‘Do you know who this is?’ The voice at the other end was vaguely familiar. I couldn’t place it at first. Nor the sharpness of unease that followed immediately after.
Without waiting for my response, as if confident that I would indeed know who it was, the speaker continued.
‘Can we meet at, say, 4 p.m. today?’ This was when it came to me, where I’d heard that voice. On two occasions, actually.
The first one—a memory trawled from the depths of my subconscious—at a national beauty pageant, almost three years ago. But more recently, while listening to a radio talk show featuring superstars of the silver screen. Yes, that voice was certainly familiar.
Saurav Roop Kamal, actor and Bollywood superstar, was at the other end of the line, demanding we meet. How could I possibly refuse?
First things first. You might be familiar with my name.
I’m Akruti Rai, one half of the Akruti–Parvati Private Investigators duo, the central (the media prefers ‘celebrity’) detectives in our global firm currently. But this is 1998 I’m telling you of—the kind of reputation and trust we enjoy at present was yet to be established as firmly as it is now. We were still finding our feet as investigators in the India of the late Nineties. And we were so young.
It was true, our first case at solving some particularly gruesome murders at the nation’s biggest beauty pageant, Miss Glamour Princess 1995, had propelled us into the limelight overnight. It had given our fledgling venture unbelievable momentum and a rather high-visibility public profile. Add to that my partner Parvati Samant’s RAW connections (her father was chief of the national security agency, her brother pretty high up on the chain too). And my own erstwhile career as a supermodel with the ‘right’ contacts, no wonder we were being singled out so, for both attention and advice.
That first case had gotten us the credibility to attract a cross section of clients, among them those from the nation’s upper strata who valued discretion and privacy to showmanship. Their business had cemented our reputation over the intervening years in a way that allowed us to grow in both stature and merit, in a relatively short timeframe.
Indeed, we had done well by most standards, in procuring the more baffling and darker cases of the day. Also, having solved them to our patrons’ satisfaction in the three years leading up to this curt phone call by the superstar, we enjoyed an unshakable trust in certain circles.
But I was uneasy, had felt so the moment I heard Saurav Roop Kamal’s well-practised baritone drawl out that confident query, ‘Do you know who this is?’ Such was the level of his blinding fame at the time, he seemed absolutely assured that anyone in India would most certainly recognize his voice in an unannounced phone call. In fact, back then his celebrityhood was riding the crest of such a wave, he had adoring fans slit wrists and build temples in his name.
‘Yes, indeed I do, Mr Kamal,’ I had replied, making sure to keep the wariness out of my voice. ‘Who wouldn’t know Bollywood’s reigning superstar Saurav Roop Kamal—or as the rest of the world often says, SRK?’
‘Actually, I prefer my second name, Roop,’ he had drawled out. ‘Don’t go by the other, less familiar colloquialism. The abbreviated name is RK, as the Indian mainstream media calls me!’
‘Fine, RK then,’ I had indulged him, but the unease persisted, despite my light-hearted tone.
So why was I troubled when I should’ve been rejoicing at this call from so very famous a potential client? Our cases up until then, barring our first at the beauty pageant, had been of the more discreet sort, even if the clients involved had been illustrious. The incredible publicity wave that followed us initially had calmed after the first few months. In fact, our current reputation was built on our deduction abilities, more than any overt press attention.

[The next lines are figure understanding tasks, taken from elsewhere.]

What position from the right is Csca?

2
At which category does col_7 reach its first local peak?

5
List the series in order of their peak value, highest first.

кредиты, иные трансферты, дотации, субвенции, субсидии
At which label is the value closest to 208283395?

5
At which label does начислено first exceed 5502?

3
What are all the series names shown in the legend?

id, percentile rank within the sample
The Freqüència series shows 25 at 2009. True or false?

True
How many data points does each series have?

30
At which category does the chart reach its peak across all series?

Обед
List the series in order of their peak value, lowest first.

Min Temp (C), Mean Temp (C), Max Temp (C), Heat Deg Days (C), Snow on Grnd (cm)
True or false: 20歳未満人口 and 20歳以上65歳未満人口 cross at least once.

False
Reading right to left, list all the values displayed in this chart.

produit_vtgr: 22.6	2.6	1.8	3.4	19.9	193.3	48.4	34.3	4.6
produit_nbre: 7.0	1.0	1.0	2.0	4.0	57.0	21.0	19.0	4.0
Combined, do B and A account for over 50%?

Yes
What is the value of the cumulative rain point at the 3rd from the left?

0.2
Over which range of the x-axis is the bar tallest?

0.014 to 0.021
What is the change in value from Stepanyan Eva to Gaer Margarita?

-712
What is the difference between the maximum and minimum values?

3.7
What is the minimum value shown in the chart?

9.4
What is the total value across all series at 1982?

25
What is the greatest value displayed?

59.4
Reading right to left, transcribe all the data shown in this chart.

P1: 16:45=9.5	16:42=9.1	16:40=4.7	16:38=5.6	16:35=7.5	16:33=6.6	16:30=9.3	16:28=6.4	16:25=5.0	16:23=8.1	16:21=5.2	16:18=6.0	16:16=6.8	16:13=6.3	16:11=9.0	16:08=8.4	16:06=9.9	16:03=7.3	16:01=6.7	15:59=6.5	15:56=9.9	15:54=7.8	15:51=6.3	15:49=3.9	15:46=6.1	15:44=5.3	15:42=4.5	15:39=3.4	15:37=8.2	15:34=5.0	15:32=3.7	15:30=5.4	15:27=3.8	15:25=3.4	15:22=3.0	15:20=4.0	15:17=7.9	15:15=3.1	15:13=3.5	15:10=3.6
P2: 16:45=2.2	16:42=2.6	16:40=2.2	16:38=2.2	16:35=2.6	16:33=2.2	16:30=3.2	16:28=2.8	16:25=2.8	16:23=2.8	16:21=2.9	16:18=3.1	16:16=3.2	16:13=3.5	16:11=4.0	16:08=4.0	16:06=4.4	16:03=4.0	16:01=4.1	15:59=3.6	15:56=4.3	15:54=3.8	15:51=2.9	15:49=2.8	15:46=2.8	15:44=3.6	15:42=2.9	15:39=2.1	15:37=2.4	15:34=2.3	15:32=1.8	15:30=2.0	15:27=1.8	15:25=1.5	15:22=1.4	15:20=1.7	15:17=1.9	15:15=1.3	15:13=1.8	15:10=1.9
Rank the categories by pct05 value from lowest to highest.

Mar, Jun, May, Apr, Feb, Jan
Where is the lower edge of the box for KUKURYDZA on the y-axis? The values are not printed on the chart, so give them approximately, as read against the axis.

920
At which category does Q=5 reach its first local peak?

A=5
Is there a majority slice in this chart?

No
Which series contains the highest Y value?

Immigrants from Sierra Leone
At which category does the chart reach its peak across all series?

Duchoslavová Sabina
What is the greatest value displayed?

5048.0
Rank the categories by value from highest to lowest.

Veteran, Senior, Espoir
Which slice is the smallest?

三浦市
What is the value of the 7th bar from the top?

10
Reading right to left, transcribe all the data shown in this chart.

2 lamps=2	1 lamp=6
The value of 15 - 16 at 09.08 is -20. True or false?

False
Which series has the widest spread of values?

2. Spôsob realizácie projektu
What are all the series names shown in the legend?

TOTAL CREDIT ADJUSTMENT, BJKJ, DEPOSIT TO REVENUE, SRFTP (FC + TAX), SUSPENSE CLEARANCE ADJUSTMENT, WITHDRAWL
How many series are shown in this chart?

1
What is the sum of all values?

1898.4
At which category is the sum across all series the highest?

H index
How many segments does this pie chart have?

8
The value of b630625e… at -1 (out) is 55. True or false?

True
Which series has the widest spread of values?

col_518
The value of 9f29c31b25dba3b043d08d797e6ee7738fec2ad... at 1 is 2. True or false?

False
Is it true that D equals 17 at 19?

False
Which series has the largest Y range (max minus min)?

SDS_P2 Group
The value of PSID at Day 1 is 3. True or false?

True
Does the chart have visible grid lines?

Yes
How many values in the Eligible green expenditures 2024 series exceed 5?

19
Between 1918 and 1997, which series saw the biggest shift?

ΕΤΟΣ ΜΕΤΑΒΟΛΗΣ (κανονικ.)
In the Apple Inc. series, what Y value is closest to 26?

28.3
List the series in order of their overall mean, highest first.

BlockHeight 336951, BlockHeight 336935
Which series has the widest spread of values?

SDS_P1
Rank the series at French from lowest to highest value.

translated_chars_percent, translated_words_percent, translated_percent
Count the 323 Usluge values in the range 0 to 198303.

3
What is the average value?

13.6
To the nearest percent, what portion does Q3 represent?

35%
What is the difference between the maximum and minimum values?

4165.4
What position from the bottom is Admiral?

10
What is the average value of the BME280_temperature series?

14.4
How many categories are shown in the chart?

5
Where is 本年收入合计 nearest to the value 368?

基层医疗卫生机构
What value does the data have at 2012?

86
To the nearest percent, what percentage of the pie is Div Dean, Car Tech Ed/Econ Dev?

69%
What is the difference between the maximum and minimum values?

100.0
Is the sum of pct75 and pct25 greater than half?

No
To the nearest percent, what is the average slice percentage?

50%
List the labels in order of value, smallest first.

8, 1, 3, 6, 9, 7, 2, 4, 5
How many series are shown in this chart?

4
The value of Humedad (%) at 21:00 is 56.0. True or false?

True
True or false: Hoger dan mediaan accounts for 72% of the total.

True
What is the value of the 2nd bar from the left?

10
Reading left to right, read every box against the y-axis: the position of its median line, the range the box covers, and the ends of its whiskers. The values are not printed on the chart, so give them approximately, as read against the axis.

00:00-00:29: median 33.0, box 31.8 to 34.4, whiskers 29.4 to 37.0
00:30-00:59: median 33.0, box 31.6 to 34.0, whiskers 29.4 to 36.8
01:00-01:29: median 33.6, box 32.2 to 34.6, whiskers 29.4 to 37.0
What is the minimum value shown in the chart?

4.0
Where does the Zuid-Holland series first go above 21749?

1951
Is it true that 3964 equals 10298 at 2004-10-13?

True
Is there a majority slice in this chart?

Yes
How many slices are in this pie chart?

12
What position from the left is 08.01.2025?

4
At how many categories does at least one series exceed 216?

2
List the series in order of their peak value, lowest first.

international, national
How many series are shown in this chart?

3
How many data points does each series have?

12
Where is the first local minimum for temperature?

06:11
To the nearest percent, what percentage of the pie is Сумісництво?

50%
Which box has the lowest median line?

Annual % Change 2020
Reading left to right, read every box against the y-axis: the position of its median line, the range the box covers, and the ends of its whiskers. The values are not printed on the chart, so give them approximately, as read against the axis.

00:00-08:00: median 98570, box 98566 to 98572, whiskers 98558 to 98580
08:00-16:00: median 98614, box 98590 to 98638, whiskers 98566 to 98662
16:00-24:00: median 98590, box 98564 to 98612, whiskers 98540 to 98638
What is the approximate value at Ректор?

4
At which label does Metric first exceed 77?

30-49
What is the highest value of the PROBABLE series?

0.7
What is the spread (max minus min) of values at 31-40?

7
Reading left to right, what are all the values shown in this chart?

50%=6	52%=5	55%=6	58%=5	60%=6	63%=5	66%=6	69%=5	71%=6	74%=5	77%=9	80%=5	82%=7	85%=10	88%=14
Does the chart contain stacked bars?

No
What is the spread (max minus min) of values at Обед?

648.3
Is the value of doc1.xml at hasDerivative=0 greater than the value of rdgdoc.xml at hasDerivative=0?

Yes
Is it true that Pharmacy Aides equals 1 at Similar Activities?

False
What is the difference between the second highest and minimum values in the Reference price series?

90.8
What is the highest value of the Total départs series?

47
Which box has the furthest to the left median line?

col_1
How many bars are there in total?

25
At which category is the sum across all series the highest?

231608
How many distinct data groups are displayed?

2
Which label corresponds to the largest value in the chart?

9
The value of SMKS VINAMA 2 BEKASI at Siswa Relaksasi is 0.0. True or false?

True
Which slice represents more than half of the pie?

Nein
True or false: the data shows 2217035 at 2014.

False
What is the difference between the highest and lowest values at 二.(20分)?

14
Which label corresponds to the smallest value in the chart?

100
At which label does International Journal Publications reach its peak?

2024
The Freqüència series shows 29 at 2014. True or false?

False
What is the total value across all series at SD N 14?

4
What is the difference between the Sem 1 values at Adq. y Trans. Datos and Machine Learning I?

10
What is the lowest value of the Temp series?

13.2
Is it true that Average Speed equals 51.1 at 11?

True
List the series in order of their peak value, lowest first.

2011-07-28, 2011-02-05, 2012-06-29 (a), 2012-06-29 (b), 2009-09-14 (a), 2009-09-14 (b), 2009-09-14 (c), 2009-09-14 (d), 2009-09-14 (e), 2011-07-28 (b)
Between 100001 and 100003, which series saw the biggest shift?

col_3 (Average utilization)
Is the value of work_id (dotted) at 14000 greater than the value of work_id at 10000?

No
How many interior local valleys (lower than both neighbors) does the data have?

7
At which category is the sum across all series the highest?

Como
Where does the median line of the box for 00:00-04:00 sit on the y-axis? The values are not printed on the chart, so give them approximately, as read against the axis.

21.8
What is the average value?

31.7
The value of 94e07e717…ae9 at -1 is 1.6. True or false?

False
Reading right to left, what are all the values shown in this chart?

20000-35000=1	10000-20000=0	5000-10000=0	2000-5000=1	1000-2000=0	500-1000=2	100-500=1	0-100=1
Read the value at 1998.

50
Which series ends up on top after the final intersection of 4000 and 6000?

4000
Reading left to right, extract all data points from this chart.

However, RK’s business, if it came through, promised tremendous visibility, never a bad thing for a profession like ours. If this meeting he wanted turned him into a client, it would be the first high-profile case of its kind in our business together. (Our first case at the beauty pageant had been high profile too, but we weren’t full-fledged detectives then!)
In fact, our initial case had a connect to him in a bizarre manner—I won’t go into details here, because I’ve written about it and I don’t want to give out spoilers to those who’d like to read that and haven’t yet got around to it.
As I finished that 1995 pageant story (for those who have read it), I wrote of how our chance meeting with RK at the time lead to RK’s calling us now, omitting to elaborate more.
I cursorily called it our ‘first’ case, rather than our first ‘high profile’ case as detectives, given the focus then was not RK.
But now—three years later—it most certainly was, and my present wariness at RK’s call went deeper than the oddity of that past career connect. Now, looking back, this case seemed ominous from the very beginning. I’ve always had a sense for what is seemingly out of place—call it a sixth sense if you will. Despite the practised charm, and that artless, unthreatening query, in that very first call his voice seemed … foreboding?
Regardless, I went ahead and accepted the 4 p.m. appointment. I was a detective, this was my profession. I had handled a number of complicated cases with Parvati till then.
He was a megastar requesting a simple audience. In spite of any shadowy misgivings and the prickle of disturbance I already felt—how could I refuse?